_Excerpt provided:_
By John Towfighi, CNN

New York (CNN) — Wall Street this week cautiously rallied, betting President Donald Trump might take a softer tone on his trade war. Investors on Friday got their wish as the president said the next round of US-China trade talks is set to take place on Monday.

The S&P 500 on Friday closed at its highest level since February.

Treasury Secretary Scott Bessent, Commerce Secretary Howard Lutnick and US Trade Representative Jamieson Greer will meet in London with representatives of China, Trump said on social media.

The Dow closed higher by 443 points, or 1.05%. The broader S&P 500 rose 1.03% and the tech-heavy Nasdaq Composite gained 1.2%. The three major indexes were largely unchanged after Trump’s post but glided into a strong close for the week.

The Dow, S&P 500 and Nasdaq all posted back-to-back weeks of gains.

“The meeting should go very well,” Trump said in his post. The announcement comes amid a punishing tariff war between the world’s two largest economies as Trump works to rebalance what he considers unfair trade between the US and its global partners. Trump and his Chinese counterpart Xi Jinping spoke for 90 minutes on Thursday. After Trump’s call with Xi, the US president said he was encouraged that ongoing trade tensions could soon be resolved.

“While there is still uncertainty over tariffs, the stock market is forward looking and has been pricing in an eventual thawing of trade fears,” said Glen Smith, CIO at GDS Wealth Management. “It’s becoming clear that the rhetoric on tariffs is much tougher than the action.”

Jobs data, Tesla rebound boost markets

Stock futures had jumped higher on Friday after a slightly better-than-expected jobs report soothed nerves about how the US economy has been holding up during the early stages of Trump’s tariff regime.

Data from the Labor Department showed the economy added 139,000 jobs last month, which was a slowdown from the month prior but better than anticipated.

Wall Street has been looking for any sign of relief that the economy might be muddling through the uncertainty stoked by Trump’s tariffs. Data from payroll company ADP on Wednesday showed an unexpected drop-off in private-sector hiring, though Friday’s Labor Department data helped assuage concerns about the economy.

“While job growth decelerated in May, the payroll data came in above expectations and it is extremely encouraging to see a six-figure print during a time of significant uncertainty driven by tariffs and economic fears,” Smith said.

Yet uncertainty lingers about how Trump’s tariff policy might impact economic growth and business activity in the coming months. It will likely be a few months before the full impact of tariffs on business decisions, hiring and inflation show up in the economic data.

“The deleterious impacts of uncertain tariff policies have yet to be fully reflected in the jobs data,” said Steve Wyett, chief investment strategist at BOK Financial.

Stocks leading the rebound included Tesla (TSLA), which rose 3.67% after an enormous drop the day prior. Tesla on Thursday plummeted 14% after Trump and CEO Elon Musk, who recently stepped aside from his role leading the Department of Government Efficiency, traded barbs on social media.

Thursday’s slide wiped roughly $152 million off of Tesla’s market value, which was the biggest single-day drop in value in the company’s history.

After Friday’s slight recovery, Tesla’s market value is still down about $119 billion across the past two days.

Trump on Friday told CNN’s Dana Bash that he’s “not even thinking about Elon” and won’t speak to him “for a while.”

_List of tasks:_
[A] Print the part of the market report that begins at the words "Jobs data, Tesla" and ends after the words "about the economy.".
[B] Answer these questions using the market report:
(i) In which city will the US and Chinese representatives meet?
(ii) How many jobs did the economy add last month, according to the Labor Department data?
(iii) By what percentage did Tesla shares fall on Thursday?
The lines after the market report are separate material and are unrelated to it.

_Raw data:_

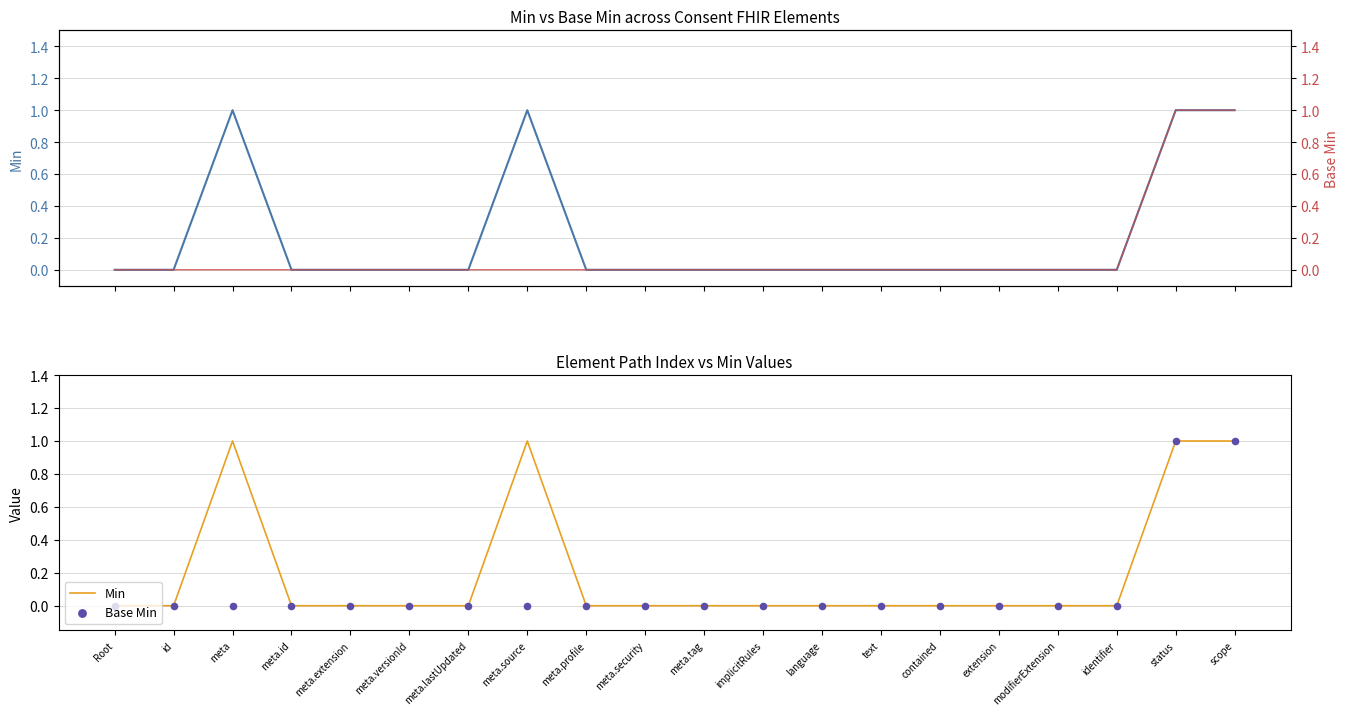

Which series contains the lowest Y value?

Min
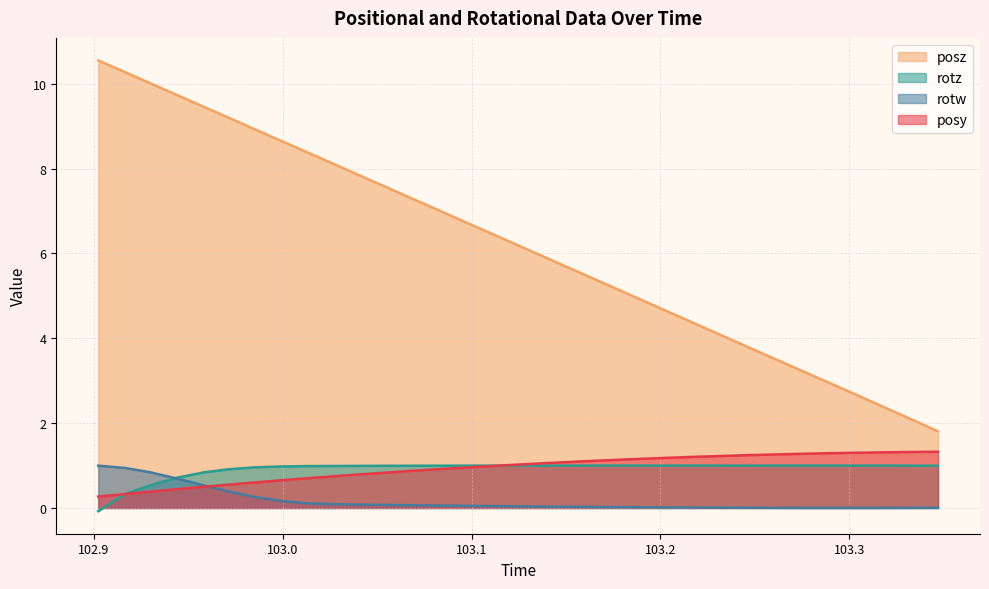

True or false: posz and posy intersect in this chart.

False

_Numbered responses:_
[A]
Jobs data, Tesla rebound boost markets

Stock futures had jumped higher on Friday after a slightly better-than-expected jobs report soothed nerves about how the US economy has been holding up during the early stages of Trump’s tariff regime.

Data from the Labor Department showed the economy added 139,000 jobs last month, which was a slowdown from the month prior but better than anticipated.

Wall Street has been looking for any sign of relief that the economy might be muddling through the uncertainty stoked by Trump’s tariffs. Data from payroll company ADP on Wednesday showed an unexpected drop-off in private-sector hiring, though Friday’s Labor Department data helped assuage concerns about the economy.

[B]
(i) London
(ii) 139,000
(iii) 14%